Introduction
Market theory is a study of decision-making models and approaches used in markets. It involves the examination of the forces that influence prices, such as supply and demand, the production and sale of goods and services, and the interaction of buyers and sellers. For many centuries, market theory has guided economic thought and practice.
Classical Theory
One of the earliest theories of market economics was developed by the “Classical” school in the 18th and 19th centuries. Its advocates, including Adam Smith and other notable economists, argued that the forces of supply and demand would automatically adjust the market in such a way that it would lead to the optimum price of goods and services and the most efficient allocation of resources. Further, they argued that if any interference was attempted by the government, the outcome of the market would be distorted. This view was based on the premise that the market worked best when it was left alone.
Keynesian Theory
The Classical school’s view of the market was challenged by the emergence of Keynesian economic theory in the 1930s. John Maynard Keynes proposed that government intervention was needed to protect the market from major disruptions, many of which were caused by the Great Depression. Keynes suggested that government fiscal and monetary policies, such as increasing public spending and reducing taxes, could be used to stimulate the economy and keep it on an even keel.
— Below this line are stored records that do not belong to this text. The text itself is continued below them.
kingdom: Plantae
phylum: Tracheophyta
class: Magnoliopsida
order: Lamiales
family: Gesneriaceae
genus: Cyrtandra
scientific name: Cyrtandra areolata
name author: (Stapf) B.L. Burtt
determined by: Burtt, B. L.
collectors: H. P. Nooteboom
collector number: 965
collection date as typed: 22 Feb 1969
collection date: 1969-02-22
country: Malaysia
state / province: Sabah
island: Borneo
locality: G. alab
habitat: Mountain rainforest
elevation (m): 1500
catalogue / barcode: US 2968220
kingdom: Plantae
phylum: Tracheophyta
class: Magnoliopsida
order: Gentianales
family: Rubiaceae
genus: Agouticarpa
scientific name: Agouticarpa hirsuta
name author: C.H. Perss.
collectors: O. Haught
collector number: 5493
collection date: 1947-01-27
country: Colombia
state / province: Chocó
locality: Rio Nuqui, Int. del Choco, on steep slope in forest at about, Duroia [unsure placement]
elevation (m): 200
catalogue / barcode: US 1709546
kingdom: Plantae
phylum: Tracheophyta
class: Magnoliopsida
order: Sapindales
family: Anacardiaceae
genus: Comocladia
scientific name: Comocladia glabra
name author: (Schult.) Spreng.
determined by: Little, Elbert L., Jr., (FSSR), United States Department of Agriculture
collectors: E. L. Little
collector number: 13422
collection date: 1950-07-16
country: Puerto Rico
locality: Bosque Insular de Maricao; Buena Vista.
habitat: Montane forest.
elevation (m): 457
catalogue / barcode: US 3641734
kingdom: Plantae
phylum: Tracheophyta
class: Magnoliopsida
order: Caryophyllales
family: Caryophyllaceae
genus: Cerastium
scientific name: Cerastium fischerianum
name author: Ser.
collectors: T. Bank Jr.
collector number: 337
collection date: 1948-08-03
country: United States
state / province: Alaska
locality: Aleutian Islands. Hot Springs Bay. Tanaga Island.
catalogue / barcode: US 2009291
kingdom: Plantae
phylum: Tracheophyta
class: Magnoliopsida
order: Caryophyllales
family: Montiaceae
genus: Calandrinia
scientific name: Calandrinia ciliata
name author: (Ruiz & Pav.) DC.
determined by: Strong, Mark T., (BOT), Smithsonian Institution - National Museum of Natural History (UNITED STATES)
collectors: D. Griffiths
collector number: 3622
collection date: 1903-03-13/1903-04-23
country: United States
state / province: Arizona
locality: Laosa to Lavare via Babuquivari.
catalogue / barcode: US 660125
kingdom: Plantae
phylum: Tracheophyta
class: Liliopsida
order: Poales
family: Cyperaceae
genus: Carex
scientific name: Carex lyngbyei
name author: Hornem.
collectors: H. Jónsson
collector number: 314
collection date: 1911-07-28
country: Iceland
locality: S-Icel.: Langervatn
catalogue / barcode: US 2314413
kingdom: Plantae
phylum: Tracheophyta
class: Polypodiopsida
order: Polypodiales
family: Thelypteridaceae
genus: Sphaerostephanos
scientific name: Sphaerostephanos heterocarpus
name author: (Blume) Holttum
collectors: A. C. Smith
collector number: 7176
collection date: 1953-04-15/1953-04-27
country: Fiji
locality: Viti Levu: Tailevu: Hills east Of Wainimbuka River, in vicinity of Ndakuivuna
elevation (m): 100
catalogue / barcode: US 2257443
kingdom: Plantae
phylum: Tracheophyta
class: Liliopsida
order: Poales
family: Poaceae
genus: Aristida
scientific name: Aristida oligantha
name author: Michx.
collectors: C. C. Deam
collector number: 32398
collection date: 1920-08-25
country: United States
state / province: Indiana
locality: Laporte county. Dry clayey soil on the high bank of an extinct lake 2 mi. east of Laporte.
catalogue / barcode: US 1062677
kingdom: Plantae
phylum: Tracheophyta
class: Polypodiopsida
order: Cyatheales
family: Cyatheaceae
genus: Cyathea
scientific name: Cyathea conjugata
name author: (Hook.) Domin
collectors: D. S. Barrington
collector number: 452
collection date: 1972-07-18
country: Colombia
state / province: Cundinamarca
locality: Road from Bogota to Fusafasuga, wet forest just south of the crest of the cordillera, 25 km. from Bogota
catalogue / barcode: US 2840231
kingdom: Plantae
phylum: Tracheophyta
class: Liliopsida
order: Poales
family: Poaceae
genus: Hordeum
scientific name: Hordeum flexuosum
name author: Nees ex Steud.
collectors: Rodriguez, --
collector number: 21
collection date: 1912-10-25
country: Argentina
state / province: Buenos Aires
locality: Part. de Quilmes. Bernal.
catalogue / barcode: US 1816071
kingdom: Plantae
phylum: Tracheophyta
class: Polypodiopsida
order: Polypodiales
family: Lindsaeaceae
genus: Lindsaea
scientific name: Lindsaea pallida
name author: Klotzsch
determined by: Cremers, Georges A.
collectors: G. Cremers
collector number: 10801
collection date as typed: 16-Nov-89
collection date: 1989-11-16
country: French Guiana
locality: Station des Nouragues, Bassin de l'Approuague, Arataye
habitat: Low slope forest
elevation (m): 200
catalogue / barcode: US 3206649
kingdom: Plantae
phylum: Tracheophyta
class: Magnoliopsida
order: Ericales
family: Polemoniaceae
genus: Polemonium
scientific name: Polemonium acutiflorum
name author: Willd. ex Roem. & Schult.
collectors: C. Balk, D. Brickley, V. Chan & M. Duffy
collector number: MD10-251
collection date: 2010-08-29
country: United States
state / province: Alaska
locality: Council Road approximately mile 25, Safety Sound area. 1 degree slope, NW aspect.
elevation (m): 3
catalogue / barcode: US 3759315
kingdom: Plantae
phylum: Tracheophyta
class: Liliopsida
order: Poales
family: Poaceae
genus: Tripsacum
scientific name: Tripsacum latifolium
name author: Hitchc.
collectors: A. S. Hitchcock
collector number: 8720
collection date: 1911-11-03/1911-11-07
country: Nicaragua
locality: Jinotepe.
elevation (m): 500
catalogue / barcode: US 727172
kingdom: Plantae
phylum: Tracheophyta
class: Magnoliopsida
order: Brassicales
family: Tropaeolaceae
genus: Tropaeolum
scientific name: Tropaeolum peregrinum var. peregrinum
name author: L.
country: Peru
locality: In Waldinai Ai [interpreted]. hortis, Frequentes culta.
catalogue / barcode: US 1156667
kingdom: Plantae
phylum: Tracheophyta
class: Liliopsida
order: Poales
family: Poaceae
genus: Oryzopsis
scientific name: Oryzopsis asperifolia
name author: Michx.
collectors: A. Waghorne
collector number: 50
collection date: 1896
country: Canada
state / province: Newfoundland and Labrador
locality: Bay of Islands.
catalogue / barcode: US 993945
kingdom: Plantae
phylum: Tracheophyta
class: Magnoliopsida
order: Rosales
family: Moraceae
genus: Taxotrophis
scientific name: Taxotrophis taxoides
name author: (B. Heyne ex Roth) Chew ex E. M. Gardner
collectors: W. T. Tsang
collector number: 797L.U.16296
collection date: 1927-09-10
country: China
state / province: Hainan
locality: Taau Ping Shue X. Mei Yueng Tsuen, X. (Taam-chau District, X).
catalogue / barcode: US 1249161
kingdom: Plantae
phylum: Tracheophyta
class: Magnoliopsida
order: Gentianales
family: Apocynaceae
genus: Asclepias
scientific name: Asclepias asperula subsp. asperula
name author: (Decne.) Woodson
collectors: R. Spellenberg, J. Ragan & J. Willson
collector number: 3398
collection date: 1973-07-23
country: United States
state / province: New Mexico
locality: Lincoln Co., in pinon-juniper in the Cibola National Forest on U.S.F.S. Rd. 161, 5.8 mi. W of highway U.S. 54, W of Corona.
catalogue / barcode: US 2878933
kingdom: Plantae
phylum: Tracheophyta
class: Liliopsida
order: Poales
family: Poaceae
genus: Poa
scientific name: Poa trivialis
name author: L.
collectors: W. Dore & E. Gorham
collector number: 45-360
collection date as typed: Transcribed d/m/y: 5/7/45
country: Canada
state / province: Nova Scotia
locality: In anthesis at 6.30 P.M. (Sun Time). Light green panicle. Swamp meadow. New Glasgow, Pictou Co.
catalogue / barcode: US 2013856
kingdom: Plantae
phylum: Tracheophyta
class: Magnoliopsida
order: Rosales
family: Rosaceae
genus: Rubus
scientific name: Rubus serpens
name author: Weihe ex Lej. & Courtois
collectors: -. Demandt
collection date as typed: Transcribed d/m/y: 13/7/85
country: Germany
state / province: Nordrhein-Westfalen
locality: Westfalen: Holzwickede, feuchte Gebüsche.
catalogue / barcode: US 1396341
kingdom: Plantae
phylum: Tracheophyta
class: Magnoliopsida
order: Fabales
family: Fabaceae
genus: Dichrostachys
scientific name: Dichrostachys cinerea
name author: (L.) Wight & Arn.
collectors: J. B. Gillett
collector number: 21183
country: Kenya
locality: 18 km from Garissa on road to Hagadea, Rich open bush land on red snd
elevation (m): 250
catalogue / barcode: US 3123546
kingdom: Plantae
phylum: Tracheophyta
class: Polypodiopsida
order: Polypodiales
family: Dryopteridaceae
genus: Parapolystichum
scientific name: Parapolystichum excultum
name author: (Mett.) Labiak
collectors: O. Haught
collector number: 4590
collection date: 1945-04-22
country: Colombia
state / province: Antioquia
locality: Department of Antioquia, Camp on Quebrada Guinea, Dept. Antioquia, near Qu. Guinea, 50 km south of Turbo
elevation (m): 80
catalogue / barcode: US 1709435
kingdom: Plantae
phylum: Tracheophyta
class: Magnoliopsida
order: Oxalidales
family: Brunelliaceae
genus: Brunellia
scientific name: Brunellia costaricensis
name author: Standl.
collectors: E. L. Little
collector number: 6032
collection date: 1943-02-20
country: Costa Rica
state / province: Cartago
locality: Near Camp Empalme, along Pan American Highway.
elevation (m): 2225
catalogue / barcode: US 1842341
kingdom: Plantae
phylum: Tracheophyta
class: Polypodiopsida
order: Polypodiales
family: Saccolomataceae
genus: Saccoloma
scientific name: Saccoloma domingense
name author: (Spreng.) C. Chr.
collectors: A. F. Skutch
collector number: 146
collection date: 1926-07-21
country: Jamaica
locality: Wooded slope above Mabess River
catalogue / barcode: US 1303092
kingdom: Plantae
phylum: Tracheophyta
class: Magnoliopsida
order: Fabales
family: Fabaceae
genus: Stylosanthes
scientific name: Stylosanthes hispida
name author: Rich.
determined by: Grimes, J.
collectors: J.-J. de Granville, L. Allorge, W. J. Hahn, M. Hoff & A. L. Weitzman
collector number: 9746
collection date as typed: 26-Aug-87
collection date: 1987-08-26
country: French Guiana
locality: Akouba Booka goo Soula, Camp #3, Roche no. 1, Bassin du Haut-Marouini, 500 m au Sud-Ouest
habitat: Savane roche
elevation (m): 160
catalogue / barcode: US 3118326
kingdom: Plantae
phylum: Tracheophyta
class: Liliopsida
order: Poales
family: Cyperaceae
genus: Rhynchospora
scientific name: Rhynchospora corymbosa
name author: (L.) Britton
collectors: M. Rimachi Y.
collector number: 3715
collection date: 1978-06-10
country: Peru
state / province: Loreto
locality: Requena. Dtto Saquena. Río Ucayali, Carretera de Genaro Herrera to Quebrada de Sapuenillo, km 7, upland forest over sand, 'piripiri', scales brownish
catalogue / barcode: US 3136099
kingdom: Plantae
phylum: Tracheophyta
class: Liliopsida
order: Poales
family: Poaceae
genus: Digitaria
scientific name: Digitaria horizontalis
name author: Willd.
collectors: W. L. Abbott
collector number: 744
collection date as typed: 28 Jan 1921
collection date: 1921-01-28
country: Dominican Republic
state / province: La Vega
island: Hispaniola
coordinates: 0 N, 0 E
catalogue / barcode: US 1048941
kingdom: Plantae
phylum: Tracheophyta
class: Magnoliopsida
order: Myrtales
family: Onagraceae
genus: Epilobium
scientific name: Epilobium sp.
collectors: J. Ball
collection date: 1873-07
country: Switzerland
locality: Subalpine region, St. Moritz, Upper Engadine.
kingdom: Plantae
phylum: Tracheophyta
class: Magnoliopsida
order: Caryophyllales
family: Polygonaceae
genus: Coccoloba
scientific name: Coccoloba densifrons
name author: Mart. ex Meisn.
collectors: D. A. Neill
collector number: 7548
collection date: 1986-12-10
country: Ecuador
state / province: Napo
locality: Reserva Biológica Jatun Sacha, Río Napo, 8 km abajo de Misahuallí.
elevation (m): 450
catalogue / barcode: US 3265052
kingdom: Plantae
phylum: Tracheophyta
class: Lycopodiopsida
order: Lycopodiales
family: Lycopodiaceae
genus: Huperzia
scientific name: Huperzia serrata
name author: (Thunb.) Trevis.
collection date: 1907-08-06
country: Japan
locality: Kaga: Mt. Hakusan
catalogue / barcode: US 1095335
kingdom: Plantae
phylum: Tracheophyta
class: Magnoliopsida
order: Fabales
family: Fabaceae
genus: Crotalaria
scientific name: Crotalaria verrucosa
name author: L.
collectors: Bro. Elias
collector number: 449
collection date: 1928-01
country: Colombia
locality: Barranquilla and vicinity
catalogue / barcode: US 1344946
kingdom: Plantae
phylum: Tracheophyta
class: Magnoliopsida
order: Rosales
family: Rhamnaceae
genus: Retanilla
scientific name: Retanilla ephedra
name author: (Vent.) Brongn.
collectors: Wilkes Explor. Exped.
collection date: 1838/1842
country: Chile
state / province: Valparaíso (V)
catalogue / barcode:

He also argued that these policies could help to achieve full employment and promote economic growth.
Monetarism
Monetarism emerged in the 1950s and was popularized by the economist Milton Friedman. Monetarism argued for a more limited role for the government in managing the economy, proposing that the government should focus on controlling the money supply, as opposed to intervening in the market. Monetarists argued that controlling the money supply could help reduce inflation and ensure economic stability.
Modern Theory
Modern market theory arises in a much different economic and political context than the classical and Keynesian economic theories. It argues that the government should take a more active role in managing the economy, intervening to ensure that the market is functioning efficiently. This includes the use of fiscal and monetary policies to promote economic growth, manage the money supply, and improve consumer welfare. At the same time, modern market theorists argue that the government must also ensure that markets are transparent, accessible, and well-regulated.
Conclusion
Market theory is an ongoing effort to understand how markets work and how their operations can be improved. Classical and Keynesian economics provide the foundations for modern market theory. The former stresses the importance of leaving the market alone, while the latter has argued for a more active role for the government in managing the economy. Modern market theory seeks to reconcile these approaches, by advocating for an active role for the government in promoting economic stability and growth while also promoting transparency, access, and regulation.